On the economic front, global strategists like Dr. Brzezinski argue rather strongly in favor of a massive undertaking in the Muslim world (shouldered by the USA and her European allies) that is much more daunting than what the Marshall Plan had been for Europe in the post-WW II era. They opine that economic prosperity -- translated into job opportunities and capacity to buy goods within one's means -- would have a calming, soothing effect on millions of people that live in the region. The rationale in favor of this undertaking should come from the mere realization that while the cost of this undertaking may run into billions of dollars, it is still a "peanut" investment compared to the trillion dollar cost of the war that is now borne by the U.S. economy.

On the political front, there is no denying that of all the grievances in Dar al-Islam, the most important one is Arab resentment of American support for Israel. That has to change from a blind support to a cautious one, when warranted. A one-sided history, scripted by Christian-Zionists and rehearsed, promoted and recast by pro-Israeli zealots in the media, has forced millions of gullible Americans into believing that Palestinians don't belong to the Holy Land. It does not teach them that it was the Palestinians who were the original inhabitants of the land, and that the European influx of Jews to the territory was rather a more recent incident dating less than a hundred years ago. It is immoral and criminal to steal someone's land and give it to someone else. And that is what the British Mandate did to the Palestinian people. Finding a peaceful and equitable solution to their sixty-year old plight is the most urgent need of our time. This is at the heart of the Middle East crisis and Muslim resentment towards the USA.

On the military front, America is perceived, and not so inappropriately, as fighting Israel's dirty war in the region – from her invasion in Iraq in 2003 to any future war against Iran (under the pretext of denying latter's inalienable right to the nuclear energy). American one-sided favoritism is interpreted as nothing short of being immoral, sadistic, criminal and cruel. Such favoritism only exhibits American deep-seated hypocrisy on a matter of vital importance to the security of our globe and is not sustainable.

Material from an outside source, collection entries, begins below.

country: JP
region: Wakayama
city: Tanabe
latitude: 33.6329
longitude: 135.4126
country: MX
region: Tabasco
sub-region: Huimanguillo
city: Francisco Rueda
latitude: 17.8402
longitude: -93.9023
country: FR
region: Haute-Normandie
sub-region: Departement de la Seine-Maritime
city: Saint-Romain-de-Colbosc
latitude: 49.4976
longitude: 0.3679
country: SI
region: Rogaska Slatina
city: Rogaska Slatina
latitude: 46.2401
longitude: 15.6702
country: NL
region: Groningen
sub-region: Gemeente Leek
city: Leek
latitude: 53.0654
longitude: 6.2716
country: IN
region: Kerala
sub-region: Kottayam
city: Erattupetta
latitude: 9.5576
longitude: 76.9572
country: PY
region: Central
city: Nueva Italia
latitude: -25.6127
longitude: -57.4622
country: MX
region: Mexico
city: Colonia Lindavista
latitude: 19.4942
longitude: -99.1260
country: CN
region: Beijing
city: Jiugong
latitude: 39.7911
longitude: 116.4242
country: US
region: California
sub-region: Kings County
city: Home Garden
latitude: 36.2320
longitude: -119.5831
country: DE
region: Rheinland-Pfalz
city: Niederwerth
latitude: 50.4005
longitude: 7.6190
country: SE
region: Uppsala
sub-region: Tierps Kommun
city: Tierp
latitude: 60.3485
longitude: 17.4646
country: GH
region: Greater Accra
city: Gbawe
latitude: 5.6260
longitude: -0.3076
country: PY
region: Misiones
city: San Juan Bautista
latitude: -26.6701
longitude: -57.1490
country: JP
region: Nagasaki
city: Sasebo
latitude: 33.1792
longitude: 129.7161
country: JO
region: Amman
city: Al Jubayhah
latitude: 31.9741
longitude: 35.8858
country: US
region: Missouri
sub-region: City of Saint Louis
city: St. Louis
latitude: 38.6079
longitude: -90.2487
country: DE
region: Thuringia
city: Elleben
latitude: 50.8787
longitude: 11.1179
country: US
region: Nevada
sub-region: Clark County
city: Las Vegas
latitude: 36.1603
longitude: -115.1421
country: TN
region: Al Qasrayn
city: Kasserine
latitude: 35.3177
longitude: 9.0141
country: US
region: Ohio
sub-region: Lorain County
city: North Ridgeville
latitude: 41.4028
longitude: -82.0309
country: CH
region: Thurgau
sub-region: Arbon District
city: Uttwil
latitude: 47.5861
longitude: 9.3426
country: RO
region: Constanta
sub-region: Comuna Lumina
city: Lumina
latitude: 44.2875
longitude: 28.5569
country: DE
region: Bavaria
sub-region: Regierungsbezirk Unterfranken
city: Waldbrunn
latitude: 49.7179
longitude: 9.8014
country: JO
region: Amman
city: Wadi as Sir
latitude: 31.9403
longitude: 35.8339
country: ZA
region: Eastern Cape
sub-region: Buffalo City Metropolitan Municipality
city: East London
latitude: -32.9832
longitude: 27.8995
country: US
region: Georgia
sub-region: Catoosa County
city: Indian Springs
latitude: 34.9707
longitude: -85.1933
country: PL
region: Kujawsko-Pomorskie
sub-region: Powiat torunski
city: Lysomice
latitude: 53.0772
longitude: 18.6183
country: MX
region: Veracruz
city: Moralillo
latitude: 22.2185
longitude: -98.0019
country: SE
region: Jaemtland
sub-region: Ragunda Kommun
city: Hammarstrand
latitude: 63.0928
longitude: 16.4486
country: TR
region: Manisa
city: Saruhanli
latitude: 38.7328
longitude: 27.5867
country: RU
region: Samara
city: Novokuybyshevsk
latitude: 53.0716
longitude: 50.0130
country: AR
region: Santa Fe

While the internationally sponsored adoption of a viable formula for the Palestinian people would not resolve the wider region's manifold conflicts, but it would surely bring in triple benefits: reduce terrorism against America, reduce tension in the region and permit a more concerted effort to address the region's security problems without seeming to embark on an anti-Islamic crusade. The resolution of the Arab-Israeli conflict would also allow for progressive democratization of the adjoining Arab states without appearing, as it does today in Muslim eyes, to exploit the democratization issue as yet another pretext for Pax Americana. A peaceful resolution of the Iranian nuclear crisis would also go a long way towards bridge building between the West and the Muslim world.